Gherzi-ICAC study flags cotton duty impact on Indian textile sector



Gherzi-ICAC study flags cotton duty impact on Indian textile sector

India’s 11 per cent import duty on cotton is hurting the global competitiveness of the country’s textile and apparel sector. Temporary exemption may not help industry, and it is imperative to bring stable predictable cotton import policy. This is as per a joint study conducted by Gherzi and the International Cotton Advisory Committee (ICAC), which was released by the Confederation of Indian Textile Industry (CITI) today.

The report, titled ‘Economic Analysis of Cotton Supply, Pricing, and Trade Policy in India’, examines the structural challenges affecting cotton production, pricing, trade policy, and the wider textile value chain. It calls for stable and predictable access to imported cotton, particularly during supply shortages, while also recommending measures to improve fibre quality and productivity.

A Gherzi-ICAC study released by CITI said India’s 11 per cent cotton import duty is hurting the global competitiveness of the textile and apparel sector and called for a stable, predictable import policy.
The report recommended duty-free access during shortages, strategic cotton reserves, and reforms to improve productivity and fibre quality.

CITI chairman Ashwin Chandran said in a press conference, “The Gherzi-ICAC report presents a detailed and implementable roadmap for stakeholders to realise the ambitious $350 billion target that we have for the textile and apparel industry by 2030, including exports worth $100 billion by the end of this decade.” He added that a “key takeaway from the report is its central message: a thriving textile and apparel industry can be the farmer’s strongest customer in keeping with the 5F vision.”

The study noted that temporary policy relief has had limited impact. India had waived cotton import duty between August and December 2025 before reinstating it from January 1, 2026.

“A stable and predictable policy is imperative to allow the mills to sustain their operations and fulfil the market demand. There is a need to withdraw import duty on cotton and allow the mills to have access to cotton at competitive prices,” the report said, adding that competing Asian textile-producing countries enjoy duty-free access to global cotton supplies.

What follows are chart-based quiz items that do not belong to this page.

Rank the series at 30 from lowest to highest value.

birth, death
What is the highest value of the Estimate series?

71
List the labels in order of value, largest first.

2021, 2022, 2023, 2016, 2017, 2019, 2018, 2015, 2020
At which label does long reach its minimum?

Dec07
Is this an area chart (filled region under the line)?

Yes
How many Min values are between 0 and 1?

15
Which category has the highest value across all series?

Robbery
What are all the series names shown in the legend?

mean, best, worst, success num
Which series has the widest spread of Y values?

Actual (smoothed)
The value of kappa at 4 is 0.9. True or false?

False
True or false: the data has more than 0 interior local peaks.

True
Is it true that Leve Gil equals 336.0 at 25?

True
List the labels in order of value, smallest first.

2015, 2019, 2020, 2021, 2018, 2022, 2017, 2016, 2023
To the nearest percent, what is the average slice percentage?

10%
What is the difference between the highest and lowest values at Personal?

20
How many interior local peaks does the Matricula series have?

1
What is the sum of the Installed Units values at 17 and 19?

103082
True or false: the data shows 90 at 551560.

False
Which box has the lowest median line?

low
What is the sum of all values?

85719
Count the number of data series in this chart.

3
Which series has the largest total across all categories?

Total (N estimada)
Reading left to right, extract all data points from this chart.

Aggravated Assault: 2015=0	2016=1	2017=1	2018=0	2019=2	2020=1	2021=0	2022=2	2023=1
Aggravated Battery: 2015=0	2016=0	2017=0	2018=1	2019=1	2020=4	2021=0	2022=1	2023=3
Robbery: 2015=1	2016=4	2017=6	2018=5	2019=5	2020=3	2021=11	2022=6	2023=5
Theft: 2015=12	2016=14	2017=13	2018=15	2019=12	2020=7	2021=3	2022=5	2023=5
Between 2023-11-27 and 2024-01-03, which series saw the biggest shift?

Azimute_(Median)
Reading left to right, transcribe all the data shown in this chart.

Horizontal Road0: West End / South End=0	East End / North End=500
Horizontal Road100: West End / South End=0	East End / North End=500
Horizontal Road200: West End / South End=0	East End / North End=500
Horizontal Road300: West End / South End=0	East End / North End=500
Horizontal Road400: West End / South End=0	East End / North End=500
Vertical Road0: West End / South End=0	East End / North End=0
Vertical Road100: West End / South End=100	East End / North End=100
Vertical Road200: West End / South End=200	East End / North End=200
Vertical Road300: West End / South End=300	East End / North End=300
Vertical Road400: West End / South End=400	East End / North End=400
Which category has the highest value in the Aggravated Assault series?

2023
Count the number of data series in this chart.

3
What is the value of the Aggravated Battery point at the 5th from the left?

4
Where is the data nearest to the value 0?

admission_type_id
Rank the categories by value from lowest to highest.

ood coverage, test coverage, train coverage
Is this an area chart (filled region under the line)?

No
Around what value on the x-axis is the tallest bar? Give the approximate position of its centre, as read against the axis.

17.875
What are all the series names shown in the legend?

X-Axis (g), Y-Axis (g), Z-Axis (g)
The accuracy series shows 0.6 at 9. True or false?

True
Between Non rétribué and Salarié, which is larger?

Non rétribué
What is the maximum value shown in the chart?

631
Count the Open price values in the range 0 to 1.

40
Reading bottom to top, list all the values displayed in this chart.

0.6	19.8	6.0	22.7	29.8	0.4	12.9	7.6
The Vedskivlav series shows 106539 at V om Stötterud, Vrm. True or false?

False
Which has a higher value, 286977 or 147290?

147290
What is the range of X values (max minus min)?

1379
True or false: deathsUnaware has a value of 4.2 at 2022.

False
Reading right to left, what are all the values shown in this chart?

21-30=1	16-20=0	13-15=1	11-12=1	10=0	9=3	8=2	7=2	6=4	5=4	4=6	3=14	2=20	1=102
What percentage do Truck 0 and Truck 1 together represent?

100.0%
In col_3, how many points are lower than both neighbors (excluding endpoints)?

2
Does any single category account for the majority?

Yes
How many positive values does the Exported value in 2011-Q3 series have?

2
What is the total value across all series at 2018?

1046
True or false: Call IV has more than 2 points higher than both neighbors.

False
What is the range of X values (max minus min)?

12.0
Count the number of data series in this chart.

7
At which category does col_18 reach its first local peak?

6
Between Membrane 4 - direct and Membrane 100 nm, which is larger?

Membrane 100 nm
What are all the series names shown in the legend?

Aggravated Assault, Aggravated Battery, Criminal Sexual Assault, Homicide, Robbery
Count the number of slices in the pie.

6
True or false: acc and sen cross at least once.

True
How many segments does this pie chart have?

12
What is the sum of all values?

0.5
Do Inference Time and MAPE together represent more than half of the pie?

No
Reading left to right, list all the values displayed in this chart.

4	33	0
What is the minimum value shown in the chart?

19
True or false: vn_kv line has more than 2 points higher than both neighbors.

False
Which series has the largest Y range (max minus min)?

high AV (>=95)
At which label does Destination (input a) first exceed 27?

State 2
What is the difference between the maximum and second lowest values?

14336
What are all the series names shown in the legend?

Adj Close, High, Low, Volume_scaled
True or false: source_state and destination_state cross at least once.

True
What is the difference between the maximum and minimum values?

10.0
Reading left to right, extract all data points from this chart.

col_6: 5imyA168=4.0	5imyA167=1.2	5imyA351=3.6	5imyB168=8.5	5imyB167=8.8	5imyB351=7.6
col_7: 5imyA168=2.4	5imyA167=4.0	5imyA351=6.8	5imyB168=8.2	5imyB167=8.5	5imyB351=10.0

The report estimated that the Cotton Corporation of India (CCI) would require an annual buffer of around ₹1,500 crore to supply nearly 100 lakh bales of cotton to domestic mills at internationally competitive prices, offsetting the 11 per cent import duty disadvantage.

It also recommended that CCI maintain a strategic cotton reserve equivalent to around three months of domestic consumption to reduce supply volatility, similar to reserve mechanisms followed by countries such as China.

“There would also be a need for CCI to sustain a dynamic selling policy to meet the current requirement of the mills through its warehouses in upcountry locations near major textile clusters,” the report stated.

On productivity, the study stressed the need for long-term structural reforms in India’s cotton sector. It highlighted stagnant yields as a major concern, noting that lower productivity increases per-unit production costs and weakens farmer profitability.

“The long-term policy considerations should address the fundamental constraints faced by the cotton sector for improving productivity to ensure economic viability of this strategic crop for the growers,” the report said.

The study also proposed the creation of a Cotton Price Stabilisation Fund with 5 per cent interest subvention support to reduce working capital pressure during the peak procurement season from November to March.

India’s textile and apparel exports declined 2.2 per cent year on year to $35.79 billion in fiscal 2025-26, underlining the mounting pressure on the sector amid rising raw material costs and intensifying global competition.

Separately, the Southern India Mills’ Association (SIMA) welcomed the Union Cabinet’s approval of the Mission for Cotton Productivity (MCP), or ‘Kapas Kranti’, with a ₹56.59 billion ($595.28 million) outlay through 2030–31, calling it a timely initiative to revive India’s cotton sector and strengthen the competitiveness of the textile industry. SIMA chairman Durai Palanisamy said the mission would help improve productivity, fibre quality, mechanisation, pest management, and research-led innovation while reducing dependence on imported Extra Long Staple (ELS) cotton. He noted that India’s cotton productivity remains below that of major producers such as Brazil and China and emphasised that nearly 80 per cent of the country’s textile exports are cotton-based, underlining the strategic importance of the mission for achieving the goal of building a $350 billion textile economy by 2030.